Rainbow’s been out of the K-pop scene for a while now, and member Woori even shed tears when discussing her group’s lack of activity. Sure, Rainbow didn’t have the best of beginnings, and their success to this point can be considered decent at best. But considering the non-shabby material they were given, this group has had the potential to bag profits for DSP. Rather than spend a good amount of money on starting a new group, the notion of quality over quantity rings louder than ever. DSP would do well to expand on their current assets and allow for better returns from grooming Rainbow. Moreover, if DSP’s attempts with Rainbow proved to be largely unacceptable, who says these new groups would fare better? While their debut was decent, A-JAX hasn’t been able to retain their share of the spotlight, and Puretty’s fate still remains largely unknown. Thus, I don’t find it unreasonable to call DSP’s attempts futile. If a little financial security seems so far out of reach, where is the point in all of this?
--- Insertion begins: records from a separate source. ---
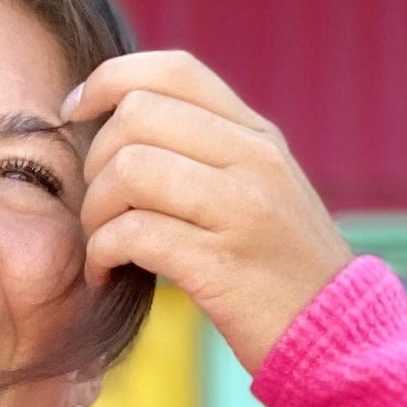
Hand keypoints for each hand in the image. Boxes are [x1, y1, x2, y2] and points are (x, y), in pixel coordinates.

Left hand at [62, 49, 353, 376]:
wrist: (332, 336)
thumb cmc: (279, 271)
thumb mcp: (260, 191)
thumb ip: (208, 153)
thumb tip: (125, 122)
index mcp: (257, 135)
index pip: (173, 71)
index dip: (109, 80)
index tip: (74, 113)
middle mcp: (253, 159)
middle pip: (138, 117)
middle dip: (95, 162)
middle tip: (97, 209)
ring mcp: (240, 209)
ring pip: (128, 170)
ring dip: (94, 212)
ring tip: (101, 245)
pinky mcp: (220, 264)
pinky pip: (132, 234)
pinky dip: (101, 254)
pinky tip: (105, 274)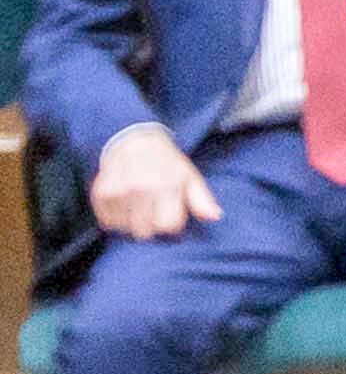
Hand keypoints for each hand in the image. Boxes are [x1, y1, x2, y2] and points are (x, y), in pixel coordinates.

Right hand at [85, 124, 201, 240]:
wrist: (134, 142)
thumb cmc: (167, 164)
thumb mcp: (190, 177)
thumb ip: (203, 200)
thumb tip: (215, 217)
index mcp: (167, 186)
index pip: (168, 226)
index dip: (170, 224)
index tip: (169, 213)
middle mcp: (142, 189)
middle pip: (145, 231)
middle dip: (151, 226)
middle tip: (152, 210)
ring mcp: (119, 191)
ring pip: (126, 229)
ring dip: (132, 223)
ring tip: (138, 205)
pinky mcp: (101, 193)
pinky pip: (108, 223)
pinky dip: (115, 219)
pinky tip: (124, 205)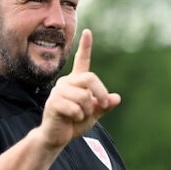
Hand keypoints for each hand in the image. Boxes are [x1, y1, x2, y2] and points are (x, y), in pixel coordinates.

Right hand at [39, 29, 121, 149]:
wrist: (57, 137)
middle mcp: (66, 83)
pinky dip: (79, 117)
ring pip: (84, 96)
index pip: (81, 61)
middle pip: (90, 78)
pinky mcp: (53, 103)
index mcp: (76, 82)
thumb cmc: (74, 123)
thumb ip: (104, 106)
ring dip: (88, 110)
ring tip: (80, 116)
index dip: (85, 47)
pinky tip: (71, 119)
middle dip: (101, 93)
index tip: (87, 32)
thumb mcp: (94, 114)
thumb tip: (117, 98)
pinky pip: (76, 108)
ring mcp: (58, 92)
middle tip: (103, 105)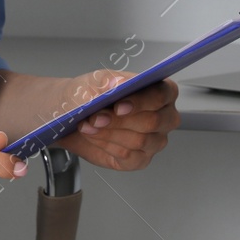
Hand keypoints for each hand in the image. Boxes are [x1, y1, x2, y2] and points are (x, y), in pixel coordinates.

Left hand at [51, 70, 180, 171]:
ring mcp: (155, 140)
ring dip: (109, 133)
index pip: (161, 94)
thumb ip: (108, 80)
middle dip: (121, 121)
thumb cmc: (93, 93)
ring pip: (140, 140)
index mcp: (161, 90)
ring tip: (89, 125)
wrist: (76, 114)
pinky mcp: (141, 159)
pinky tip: (93, 136)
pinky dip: (106, 145)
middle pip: (154, 121)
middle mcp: (164, 116)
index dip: (141, 101)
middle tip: (96, 118)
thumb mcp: (96, 80)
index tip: (119, 106)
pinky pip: (128, 156)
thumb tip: (118, 83)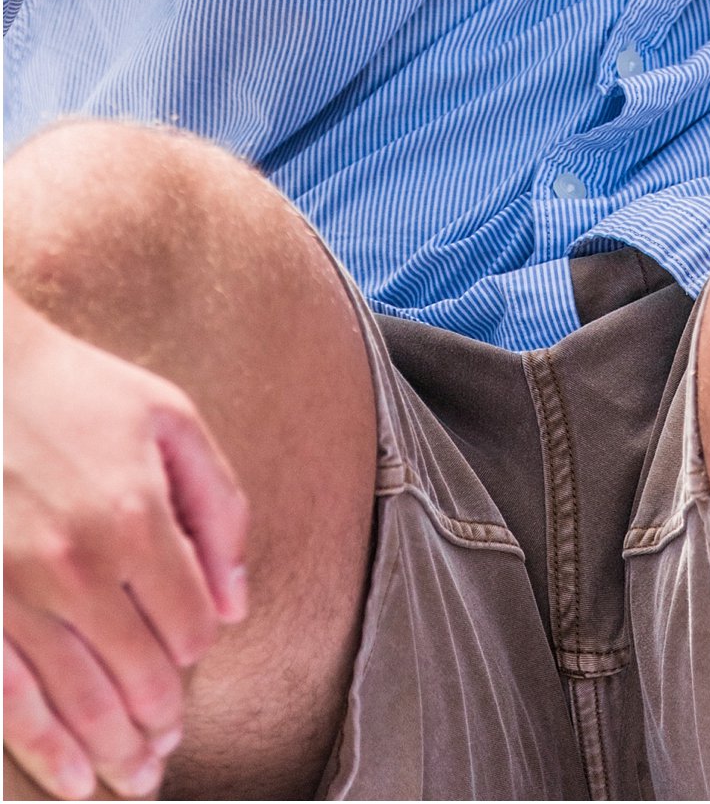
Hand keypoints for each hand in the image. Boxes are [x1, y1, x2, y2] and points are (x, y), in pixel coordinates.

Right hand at [4, 295, 246, 801]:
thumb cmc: (81, 394)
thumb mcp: (171, 420)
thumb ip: (219, 506)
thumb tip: (237, 602)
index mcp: (136, 516)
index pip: (189, 622)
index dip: (197, 643)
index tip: (192, 644)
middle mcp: (78, 566)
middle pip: (139, 674)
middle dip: (162, 717)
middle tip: (168, 743)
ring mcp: (17, 594)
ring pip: (80, 702)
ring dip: (116, 750)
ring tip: (137, 776)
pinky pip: (11, 699)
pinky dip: (46, 749)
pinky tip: (73, 779)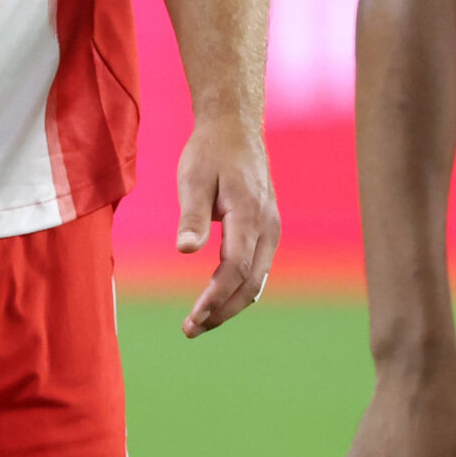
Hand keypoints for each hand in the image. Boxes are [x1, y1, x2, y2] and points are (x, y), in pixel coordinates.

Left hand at [175, 114, 278, 338]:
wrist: (235, 127)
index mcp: (249, 214)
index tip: (193, 317)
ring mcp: (271, 228)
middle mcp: (267, 226)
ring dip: (230, 304)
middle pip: (250, 283)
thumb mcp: (193, 178)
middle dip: (221, 310)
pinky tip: (218, 298)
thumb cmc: (210, 152)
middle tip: (190, 329)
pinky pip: (258, 268)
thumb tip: (184, 251)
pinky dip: (239, 288)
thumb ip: (191, 216)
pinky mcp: (267, 228)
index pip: (235, 268)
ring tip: (200, 321)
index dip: (215, 297)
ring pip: (257, 279)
Secondly, I find DSP’s focus on Japan rather counterproductive. Due to Kara’s unprecedented success in Japan, DSP has shifted much of their focus to Korea’s neighboring market. Rainbow was sent to the foreign market despite their lack of footing at home, A-JAX’s Korean and Japanese debuts were simultaneous, and Puretty’s Japanese debut even preceded their Korean debut. While again, on paper, this idea seemed to reflect a considerable number of dollar signs (from Japanese promotions, I’m inclined to think that a stronger establishment at home is vital in the route to tackling the larger, more diverse market that is Japan. In this vein, Rainbow comes into the picture again, with DSP cutting their home-ground growth short and shipping them off to Japan to start anew in a new and more competitive market. The seven-member group, having foregone their early momentum in Korea, has so far received the short end of the stick.
While DSP Media had quite the reputable past, their status in the present is nothing to coo about. DSP’s decline was most likely due to their dependency on certain groups and their inability to secure longevity. They’ve been in the habit of putting all their resources into one or two groups, only to be left in huge predicaments as their artistes leave or disband. Their current tactics aren’t much improved, since they stunt growth in their groups. While their plans might seem reasonable, DSP should be prioritizing security and stability, two of which have remained constant weaknesses in the company’s entire survival as an entertainment company. As of now, DSP remains a middle-tier company, a shame considering their potent past.
Nevertheless, despite their decline and shortcomings, DSP should still be applauded for giving birth to some of K-pop’s legendary figures — from Lee Hyori to Eun Ji-won, to Kim Hyun-joong to Kara. As a closing thought, even some of the most influential companies can face a massive decline as the years go by, meaning K-pop could see another major change in power. Deducing from DSP’s displacement, even the Big 3 could lose their hold on K-pop if they fail to secure longevity, unseating the industry’s rulers as we know them to be.
What do you Seoulmates think? Any comments on DSP’s past, present, or future? Do you think K-pop will see another change in power once again?